Records from a data source
____________________

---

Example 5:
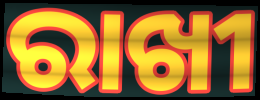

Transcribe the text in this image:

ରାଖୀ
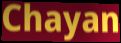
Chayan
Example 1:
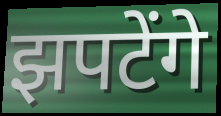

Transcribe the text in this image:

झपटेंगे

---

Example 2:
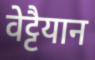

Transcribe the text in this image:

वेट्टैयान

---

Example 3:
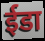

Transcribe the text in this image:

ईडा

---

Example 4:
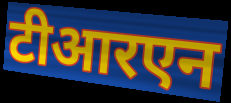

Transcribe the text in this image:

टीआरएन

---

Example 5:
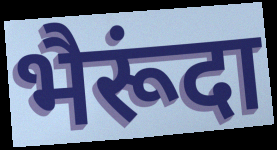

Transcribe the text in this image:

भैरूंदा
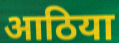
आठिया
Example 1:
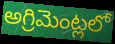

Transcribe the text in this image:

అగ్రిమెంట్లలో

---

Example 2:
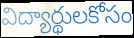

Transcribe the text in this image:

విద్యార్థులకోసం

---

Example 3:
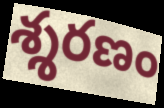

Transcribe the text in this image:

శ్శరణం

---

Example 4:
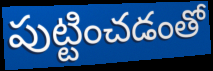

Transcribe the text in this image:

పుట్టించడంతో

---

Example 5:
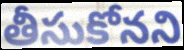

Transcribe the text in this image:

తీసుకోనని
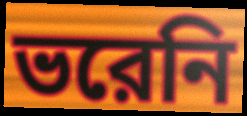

____________________

§ **EXERCISE OBJECTIVE**:
Return every entry of the data above verbatim, with no images included.

§ **TASK SOLUTION**:
---

Example 5:

Transcribe the text in this image:

ରାଖୀ
Chayan
Example 1:

Transcribe the text in this image:

झपटेंगे

---

Example 2:

Transcribe the text in this image:

वेट्टैयान

---

Example 3:

Transcribe the text in this image:

ईडा

---

Example 4:

Transcribe the text in this image:

टीआरएन

---

Example 5:

Transcribe the text in this image:

भैरूंदा
आठिया
Example 1:

Transcribe the text in this image:

అగ్రిమెంట్లలో

---

Example 2:

Transcribe the text in this image:

విద్యార్థులకోసం

---

Example 3:

Transcribe the text in this image:

శ్శరణం

---

Example 4:

Transcribe the text in this image:

పుట్టించడంతో

---

Example 5:

Transcribe the text in this image:

తీసుకోనని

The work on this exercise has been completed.